Sunday Times (Johannesburg) - February 10, 2009
Teneshia Naidoo and Nivashni Nair
But clinical trials of the Pro 2000 microbicidal gel showed only 30 percent efficacy in preventing the transmission of sexually transmitted diseases.
Though 33 percent efficacy is needed for a study to be declared statistically successful, the trials are considered significant.
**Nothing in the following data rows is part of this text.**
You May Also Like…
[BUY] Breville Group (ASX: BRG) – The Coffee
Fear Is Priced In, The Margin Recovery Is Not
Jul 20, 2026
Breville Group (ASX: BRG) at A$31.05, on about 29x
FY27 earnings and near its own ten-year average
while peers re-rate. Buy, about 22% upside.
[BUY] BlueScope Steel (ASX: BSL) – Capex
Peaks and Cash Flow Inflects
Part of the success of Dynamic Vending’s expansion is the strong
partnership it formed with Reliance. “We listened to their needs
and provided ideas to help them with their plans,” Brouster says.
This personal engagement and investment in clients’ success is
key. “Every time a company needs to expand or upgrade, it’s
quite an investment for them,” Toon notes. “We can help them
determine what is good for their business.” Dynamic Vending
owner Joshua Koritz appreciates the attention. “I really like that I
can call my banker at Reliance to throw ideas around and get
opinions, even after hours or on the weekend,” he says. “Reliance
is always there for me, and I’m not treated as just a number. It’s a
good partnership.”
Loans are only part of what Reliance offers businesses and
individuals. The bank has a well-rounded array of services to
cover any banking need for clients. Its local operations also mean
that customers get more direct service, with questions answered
The study, by the HIV prevention unit of the Medical Research Council, found that the risk of infection in women who used the vaginal gel was reduced by a third compared with women using an unmedicated product or not using a gel.
The director of the unit, Professor Gita Ramjee, said: "After working for more than a decade in microbicide research, we are seeing a glimmer of hope of finding a safe and effective microbicide, which could protect women and substantially reduce HIV infection."
Tests were done on 3050 women in the US, Malawi, Zimbabwe, Zambia and South Africa. The results were released simultaneously yesterday at Durban's RK Khan Hospital and at the Conference on Retroviruses and Opportunistic Infections, in Canada.
The Gender Advocacy Programme said women should treat the results of the study with caution, but a gel that reduced the HIV infection rate would radically alter women's rights in sexual relationships.
"With something like the gel, which they can use by themselves, women are at an advantage. But they must not be recklessly over-confident in a gel. The safest sex is with a condom, or abstinence," the programmes's spokesman, Raashied Galant, said.